DL Sky ... took the words out of my mouth!

And yeah, Davod ... Biden just amazes me, and the way the media's run this one merits intervention from the Feds on the airwave usage. It's just nauseating.  

By Blogger Dawnfire82, at Tue Nov 04, 09:31:00 AM:

Squealer: Wow. I'm never going to take another one of your comments seriously, ever.

Congratulations.

Oh don't bitch. I'm not partisan. That's exactly how I treat flat earthers, people who claim that the moon landings were faked, and other idiotic conspiracy theorists.

It's perfectly fair.  

By Anonymous Anonymous, at Tue Nov 04, 11:42:00 AM:

Sorry conservatives but the report clearing Palin was done by her political appointees. Sorry to shed some truth and facts on the situation because it will be a little harder to delude yourselves:

Troopergate Report Assigned By Palin Is In
Posted by Steve Benen, Washington Monthly on November 4, 2008 at 7:02 AM.

Three weeks ago, an independent investigation launched by the Alaskan legislature into Sarah Palin's abuse-of-power scandal wrapped up with a fairly devastating report -- Palin violated the public trust, violated state ethics laws, and lied about it. (Soon after, Palin, driven either out of ignorance or illiteracy, said the report had cleared her of "any hint of any kind of unethical activity," which is the opposite of reality.)

Palin and the McCain campaign decided it didn't like the independent investigation, and preferred a different probe, run by Alaska's personnel board, which is made up of members who answer to Palin.

And wouldn't you know it, on the night before the election, the board sided with Palin in a hastily released report.

A report released on Monday by a state board found that Gov. Sarah Palin did not apply improper pressure to try to dismiss a state trooper who was her former brother-in-law and did not violate state ethics laws in the firing of her public safety commissioner.

The report by the Alaska Personnel Board contradicts the conclusions last month of a separate inquiry into the matter overseen by a bipartisan legislative panel.
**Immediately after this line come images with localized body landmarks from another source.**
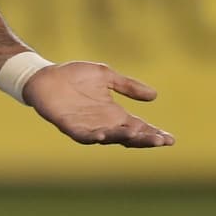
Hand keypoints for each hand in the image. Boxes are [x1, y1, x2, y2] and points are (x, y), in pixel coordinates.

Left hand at [22, 61, 174, 147]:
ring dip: (123, 138)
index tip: (171, 139)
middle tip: (161, 140)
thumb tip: (155, 95)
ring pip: (109, 138)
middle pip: (128, 136)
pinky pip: (83, 136)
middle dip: (145, 139)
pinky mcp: (70, 126)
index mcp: (114, 114)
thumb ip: (127, 86)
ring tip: (138, 136)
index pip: (139, 127)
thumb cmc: (74, 75)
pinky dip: (93, 137)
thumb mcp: (105, 76)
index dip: (154, 134)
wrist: (45, 76)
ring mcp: (87, 127)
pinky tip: (103, 135)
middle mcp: (104, 124)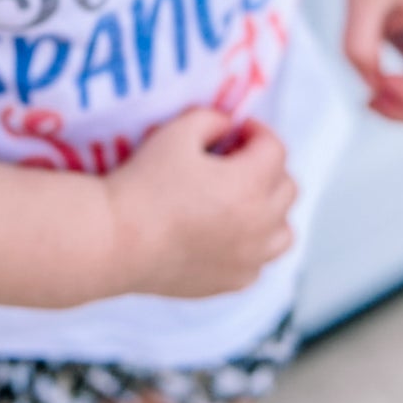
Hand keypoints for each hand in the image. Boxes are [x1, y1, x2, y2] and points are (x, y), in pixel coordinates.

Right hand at [103, 108, 297, 298]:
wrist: (116, 240)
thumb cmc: (144, 183)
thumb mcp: (177, 133)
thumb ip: (212, 119)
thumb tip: (229, 126)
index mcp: (250, 184)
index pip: (275, 149)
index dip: (256, 132)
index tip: (236, 130)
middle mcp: (260, 225)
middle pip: (287, 188)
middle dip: (266, 168)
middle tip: (234, 161)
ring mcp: (249, 259)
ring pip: (284, 231)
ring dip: (269, 211)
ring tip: (239, 202)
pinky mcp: (232, 283)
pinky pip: (260, 262)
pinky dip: (252, 246)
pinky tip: (225, 236)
The earlier inquiry found that Ms. Palin had breached a state ethics act by pressing to have the trooper, Mike Wooten, fired.

It appears that, as far as Palin's Alaska Personnel Board is concerned, this was a he-said, she-said situation. Walt Monegan described discussions he had with members of the Palin administration about the governor's ex-brother in law, while Palin and her aides said those conversations hadn't taken place. As far as the board's investigator was concerned, he believed the aides.  
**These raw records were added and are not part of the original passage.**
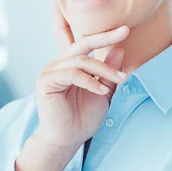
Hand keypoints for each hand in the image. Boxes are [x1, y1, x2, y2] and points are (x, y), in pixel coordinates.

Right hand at [15, 2, 127, 170]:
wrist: (67, 140)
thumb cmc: (82, 118)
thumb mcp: (103, 92)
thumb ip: (109, 72)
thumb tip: (120, 49)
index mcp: (71, 64)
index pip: (86, 43)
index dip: (103, 34)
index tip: (125, 29)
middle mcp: (59, 63)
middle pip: (83, 43)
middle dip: (104, 37)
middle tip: (124, 31)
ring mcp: (50, 71)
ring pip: (81, 60)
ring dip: (104, 69)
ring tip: (120, 80)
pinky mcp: (46, 81)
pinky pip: (72, 74)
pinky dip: (90, 81)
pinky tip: (102, 90)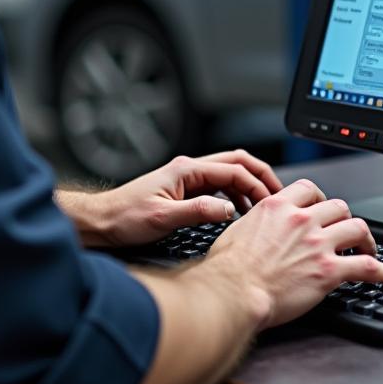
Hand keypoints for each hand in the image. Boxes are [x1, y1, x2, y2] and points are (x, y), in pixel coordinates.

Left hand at [57, 149, 283, 247]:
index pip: (232, 169)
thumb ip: (197, 212)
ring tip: (264, 206)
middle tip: (279, 195)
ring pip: (228, 173)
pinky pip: (218, 186)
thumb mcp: (162, 219)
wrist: (103, 221)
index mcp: (186, 170)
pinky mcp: (184, 190)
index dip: (256, 184)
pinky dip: (235, 194)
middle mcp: (188, 169)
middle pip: (235, 162)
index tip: (272, 202)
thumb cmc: (125, 218)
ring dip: (249, 185)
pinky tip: (240, 212)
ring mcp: (187, 178)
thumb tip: (228, 210)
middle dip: (260, 175)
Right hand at [203, 178, 382, 328]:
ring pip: (357, 228)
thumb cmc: (227, 269)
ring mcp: (318, 244)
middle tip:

By Blogger Dawnfire82, at Tue Nov 04, 12:29:00 PM:

Do you honestly think that you're persuading people with this pseudo-report spamming?

Because this is what happens: "Oh look, more spam." *skips to next comment*  

By Blogger davod, at Tue Nov 04, 12:40:00 PM:

The rabid attacks on Palin and her family are testement to how scared the Democrats and their sycophants in the media are of Palin.

It seems clear that this was an attempt to drive Palin out of politics alltogether.

What they may have done is drive a lot of moderate Democrats out of the party  

By Anonymous Anonymous, at Wed Nov 05, 06:10:00 PM:

DEC, that's fascinating about the etymology of "Squealer", I had not remembered (or maybe I had in some unconscious way heh-heh) that reference in Animal Farm. Not that it's bad for me. Kind of like "Little John".

Sirius, Escort, You will notice that my comment was written on the same date as the letter from her doctor. Do not any of you find the timing of the letter strange? Why wait until the day before the election? Frankly, I do not find the letter convincing. It's just one person's word and there's nothing to corroborate it with.

DL Sly, I may be wrong about the specifics about what happened, but there is definitely something being kept from view. Obama, McCain, and Biden have done a better job of releasing medical records.